Plea withdrawals and the right to counsel
Few ethical issues involving attorneys find their way into the case law more frequently that what you're supposed to do when your client wants to withdraw a plea, and you don't think he should. Interestingly, the courts don't find that a problem at all, as the 8th demonstrated last week in State v. Jones. But the decision may have pointed to a new line of attack for appeals on this issue.
Defining the role of counsel at a plea withdrawal is difficult, for a number of reasons. The first is that the attorney might not believe it's in the client's best interest to withdraw the plea. A couple of years back, in State v. Drake, the 8th District confronted a situation where the attorney went the extra mile, and actually urged the court should overrule his client's motion. The court found no problem with this, and the decision points to the larger problem with appellate courts' analysis of this situation: the apparent belief that counsel has no obligations to his client in a plea withdrawal hearing, and can remain silent if he believes that the client would be better off with the plea. Drake cites a 2002 5th District decision to that very effect, the court there finding no difficulty with the lawyer's refusal to argue for the withdrawal: "Appointed counsel did not stop representing Mr. Carr. Instead, counsel refused to help Mr. Carr harm his own best interests."
Well, I'm sorry, but counsel's job is to represent the defendant, not to act as his guardian ad litem, deciding what's in his client's best interests regardless of how the client feels about that. A lawyer has no obligation to file frivolous motions, but frivolous doesn't mean "likely to lose," it means not having any basis in law or fact, and few motions to withdraw a plea fall into that category, given that they're supposed to be "liberally and freely granted." And frivolous certainly doesn't mean "he'd be better off taking the deal." Whether to accept a plea is one of the three things the client has absolute say over (the others are whether to testify and whether to try the case to a judge or jury), so you can make a pretty good argument that the attorney has no more right to decide whether a client should withdraw a plea than he does whether the client should have taken the plea in the first place.
The other problem is typified by Jones' case. He pled guilty to aggravated murder and a number of other charges, then at sentencing two hours later asked to withdraw his plea, claiming that he'd been coerced to enter it. The appellate panel noted that this put his attorneys in an untenable position: they could hardly be expected to argue that they'd played a part in coercing the plea. The judge ordered them not to argue the motion, the appellate court noted approvingly. Jones contended that this left him without counsel, and that the judge should have appointed counsel for him, but the court shrugged this off, noting that the judge had "afforded Jones the opportunity to argue his motion in the same manner in which he made it, orally and pro se." So in State v. Jones, they affirmed the denial of the motion.
So we have two appellate decisions saying that a defendant doesn't need to be represented by counsel at a hearing to withdraw a plea. As should be indicated by stating it succinctly, that simply can't be right. A defendant is entitled to the assistance of counsel at all critical stages of the proceedings, and a motion to withdraw a plea certainly qualifies. (In fact, about the only way a trial judge gets reversed on these is if he doesn't hold a hearing.) In what other stage of the proceedings can an attorney say, "well, I'm going to sit on the sidelines for this one," let alone openly advocate against his client's position, as in Drake?
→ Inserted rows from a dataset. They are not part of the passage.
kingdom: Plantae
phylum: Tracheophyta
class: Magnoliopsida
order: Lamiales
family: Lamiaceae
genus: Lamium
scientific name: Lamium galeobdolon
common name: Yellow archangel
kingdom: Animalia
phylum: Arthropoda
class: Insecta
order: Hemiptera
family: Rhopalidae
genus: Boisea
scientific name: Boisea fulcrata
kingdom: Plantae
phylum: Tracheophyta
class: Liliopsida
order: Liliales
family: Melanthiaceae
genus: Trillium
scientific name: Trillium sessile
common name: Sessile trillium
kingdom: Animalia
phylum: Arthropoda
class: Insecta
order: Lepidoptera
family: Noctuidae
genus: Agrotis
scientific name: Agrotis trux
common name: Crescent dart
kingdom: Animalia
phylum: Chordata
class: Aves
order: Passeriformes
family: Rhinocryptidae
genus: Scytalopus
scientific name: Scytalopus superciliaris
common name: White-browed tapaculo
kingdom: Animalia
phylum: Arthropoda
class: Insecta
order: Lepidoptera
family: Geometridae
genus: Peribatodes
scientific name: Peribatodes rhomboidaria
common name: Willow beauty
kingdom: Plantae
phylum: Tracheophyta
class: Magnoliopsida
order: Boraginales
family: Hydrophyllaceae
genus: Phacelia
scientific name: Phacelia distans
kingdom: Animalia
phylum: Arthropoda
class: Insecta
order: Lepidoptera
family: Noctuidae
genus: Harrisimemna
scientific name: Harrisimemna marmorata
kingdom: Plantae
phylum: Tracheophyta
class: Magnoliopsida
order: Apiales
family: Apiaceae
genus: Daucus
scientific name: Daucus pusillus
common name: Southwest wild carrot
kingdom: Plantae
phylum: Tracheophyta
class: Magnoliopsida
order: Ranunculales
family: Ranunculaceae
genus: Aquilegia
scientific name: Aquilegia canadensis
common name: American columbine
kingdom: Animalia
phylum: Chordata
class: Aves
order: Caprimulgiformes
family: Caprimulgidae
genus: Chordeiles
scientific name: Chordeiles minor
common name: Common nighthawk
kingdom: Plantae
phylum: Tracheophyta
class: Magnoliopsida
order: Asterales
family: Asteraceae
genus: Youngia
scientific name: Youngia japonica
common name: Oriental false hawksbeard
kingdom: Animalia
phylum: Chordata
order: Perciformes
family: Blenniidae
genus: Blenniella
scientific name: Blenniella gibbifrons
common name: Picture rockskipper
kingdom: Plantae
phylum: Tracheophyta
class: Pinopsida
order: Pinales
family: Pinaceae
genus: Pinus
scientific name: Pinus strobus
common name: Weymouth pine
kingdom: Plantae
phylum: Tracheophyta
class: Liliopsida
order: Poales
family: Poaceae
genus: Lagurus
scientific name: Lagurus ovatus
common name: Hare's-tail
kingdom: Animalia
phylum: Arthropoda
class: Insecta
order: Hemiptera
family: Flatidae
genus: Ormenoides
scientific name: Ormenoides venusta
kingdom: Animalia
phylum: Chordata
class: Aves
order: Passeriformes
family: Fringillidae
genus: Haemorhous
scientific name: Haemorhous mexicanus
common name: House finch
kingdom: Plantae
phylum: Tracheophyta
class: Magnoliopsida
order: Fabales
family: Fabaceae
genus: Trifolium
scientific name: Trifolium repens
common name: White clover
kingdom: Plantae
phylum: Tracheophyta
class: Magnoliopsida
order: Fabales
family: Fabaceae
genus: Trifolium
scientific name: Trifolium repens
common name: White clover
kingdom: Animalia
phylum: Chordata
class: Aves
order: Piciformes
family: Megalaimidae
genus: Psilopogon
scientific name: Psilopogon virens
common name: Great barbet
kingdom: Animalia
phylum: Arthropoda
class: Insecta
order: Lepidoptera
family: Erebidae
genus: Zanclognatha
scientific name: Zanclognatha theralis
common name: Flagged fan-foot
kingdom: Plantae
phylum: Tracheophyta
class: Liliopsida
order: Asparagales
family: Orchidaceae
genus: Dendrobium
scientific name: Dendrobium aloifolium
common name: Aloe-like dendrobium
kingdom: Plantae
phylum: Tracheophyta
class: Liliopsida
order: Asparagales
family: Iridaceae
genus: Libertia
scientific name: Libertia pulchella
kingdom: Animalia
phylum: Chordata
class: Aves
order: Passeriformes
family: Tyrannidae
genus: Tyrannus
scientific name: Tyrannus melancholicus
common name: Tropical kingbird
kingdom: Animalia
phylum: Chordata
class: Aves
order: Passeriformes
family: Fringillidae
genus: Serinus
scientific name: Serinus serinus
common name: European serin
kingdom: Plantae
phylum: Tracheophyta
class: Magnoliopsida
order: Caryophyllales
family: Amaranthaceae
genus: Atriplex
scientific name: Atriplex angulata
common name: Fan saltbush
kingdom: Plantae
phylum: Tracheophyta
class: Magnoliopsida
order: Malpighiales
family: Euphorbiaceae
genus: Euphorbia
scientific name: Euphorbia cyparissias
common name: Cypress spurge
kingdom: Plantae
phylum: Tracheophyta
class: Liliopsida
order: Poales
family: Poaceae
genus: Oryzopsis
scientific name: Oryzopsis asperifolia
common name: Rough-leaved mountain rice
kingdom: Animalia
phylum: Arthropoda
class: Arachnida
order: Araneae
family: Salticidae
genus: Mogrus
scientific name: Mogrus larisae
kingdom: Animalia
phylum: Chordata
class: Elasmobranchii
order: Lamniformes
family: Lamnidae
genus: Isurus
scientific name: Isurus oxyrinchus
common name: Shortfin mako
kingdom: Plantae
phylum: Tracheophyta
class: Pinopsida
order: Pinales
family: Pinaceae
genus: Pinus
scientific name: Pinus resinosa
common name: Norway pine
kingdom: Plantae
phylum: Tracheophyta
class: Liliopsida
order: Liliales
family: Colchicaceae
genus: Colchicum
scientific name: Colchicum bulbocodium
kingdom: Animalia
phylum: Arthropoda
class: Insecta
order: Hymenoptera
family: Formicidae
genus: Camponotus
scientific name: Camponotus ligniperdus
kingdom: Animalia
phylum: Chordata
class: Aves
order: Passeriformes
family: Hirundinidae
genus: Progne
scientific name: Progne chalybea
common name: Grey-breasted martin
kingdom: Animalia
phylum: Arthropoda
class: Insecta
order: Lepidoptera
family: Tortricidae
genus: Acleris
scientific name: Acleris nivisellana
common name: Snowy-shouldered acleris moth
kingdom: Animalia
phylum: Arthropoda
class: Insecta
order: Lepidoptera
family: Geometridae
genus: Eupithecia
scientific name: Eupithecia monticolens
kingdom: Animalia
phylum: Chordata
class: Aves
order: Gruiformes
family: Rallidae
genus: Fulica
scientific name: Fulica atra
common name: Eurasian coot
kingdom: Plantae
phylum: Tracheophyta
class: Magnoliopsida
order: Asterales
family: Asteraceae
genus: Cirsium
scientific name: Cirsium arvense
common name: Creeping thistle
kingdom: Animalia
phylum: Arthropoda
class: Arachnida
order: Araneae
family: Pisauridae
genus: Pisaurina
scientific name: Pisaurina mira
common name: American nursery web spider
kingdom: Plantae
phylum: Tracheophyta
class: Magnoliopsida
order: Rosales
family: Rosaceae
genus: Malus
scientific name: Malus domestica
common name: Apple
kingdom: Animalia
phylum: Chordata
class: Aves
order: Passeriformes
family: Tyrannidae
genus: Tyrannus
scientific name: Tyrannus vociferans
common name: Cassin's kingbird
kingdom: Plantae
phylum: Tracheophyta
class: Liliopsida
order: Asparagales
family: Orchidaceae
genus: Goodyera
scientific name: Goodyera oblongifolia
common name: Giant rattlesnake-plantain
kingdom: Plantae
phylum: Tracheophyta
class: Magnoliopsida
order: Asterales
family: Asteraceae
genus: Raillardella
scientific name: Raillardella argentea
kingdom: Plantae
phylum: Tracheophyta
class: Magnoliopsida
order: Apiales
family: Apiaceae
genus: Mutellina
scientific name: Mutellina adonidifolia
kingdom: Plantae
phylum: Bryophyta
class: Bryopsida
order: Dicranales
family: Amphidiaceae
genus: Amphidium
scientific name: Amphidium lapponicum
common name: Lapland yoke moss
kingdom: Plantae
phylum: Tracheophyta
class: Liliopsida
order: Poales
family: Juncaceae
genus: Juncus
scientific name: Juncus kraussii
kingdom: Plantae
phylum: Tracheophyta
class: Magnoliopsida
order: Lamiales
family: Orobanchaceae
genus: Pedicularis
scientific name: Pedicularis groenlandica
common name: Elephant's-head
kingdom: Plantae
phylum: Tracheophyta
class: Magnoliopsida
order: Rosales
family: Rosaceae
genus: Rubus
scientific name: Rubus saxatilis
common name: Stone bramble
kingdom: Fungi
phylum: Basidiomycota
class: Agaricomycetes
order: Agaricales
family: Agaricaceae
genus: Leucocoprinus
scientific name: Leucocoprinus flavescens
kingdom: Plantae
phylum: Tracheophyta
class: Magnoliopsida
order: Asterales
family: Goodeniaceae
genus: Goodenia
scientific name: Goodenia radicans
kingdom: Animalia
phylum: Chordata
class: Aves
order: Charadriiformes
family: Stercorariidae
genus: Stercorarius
Part of the problem is that the appellate courts so rarely overturn decisions to deny a motion to withdraw a plea that they're inclined to think that whether the defendant had an attorney doesn't even matter. Both Drake and Collins pursued that line of logic down the rabbit hole, the court in Drake noting that "the adversarial process did not break down because the trial court considered the appropriate factors in determining whether to grant Drake's motion, in spite of his attorney's belief that the plea was valid." Chew on that one for a minute. Whose job is it to present and argue the "appropriate factors" for the trial court's consideration? Why, the attorney, of course, except he was too busy arguing the same position as the prosecutor. That's like saying you weren't prejudiced by not having an attorney at your trial because the jury obviously considered the "appropriate factors" in finding you guilty.
Jones went back for a second shot this past week, contending in a motion for reopening that his appellate attorney should have argued that the trial court erred by making Jones argue pro se without getting a valid waiver of counsel. That's sort of the flip side of the argument that was raised in the initial appeal, and in State v. Jones, the court finds that this doesn't meet the requirement for reopening, which is that appellate counsel was ineffective; counsel could have rationally chosen the argument he did make over the argument that Jones now makes, so it's not deficient performance.
Well, as the attorney who handled Jones' initial appeal, I think Jones' argument adds something to the mix, by emphasizing the critical issue in these cases: the assistance of counsel. I'm not talking about having to appoint new counsel every time that some guy shows up for sentencing and asks to withdraw the plea he entered a month earlier. But when the motion to withdraw is made quickly after the plea, as in Jones, or makes the motion sufficiently in advance of sentencing, as in Drake, the defendant's entitled to the assistance of counsel, and if the one he's got can't or won't help him, then he should be entitled to a different one. That's what the law says. And that's where these cases should be attacked.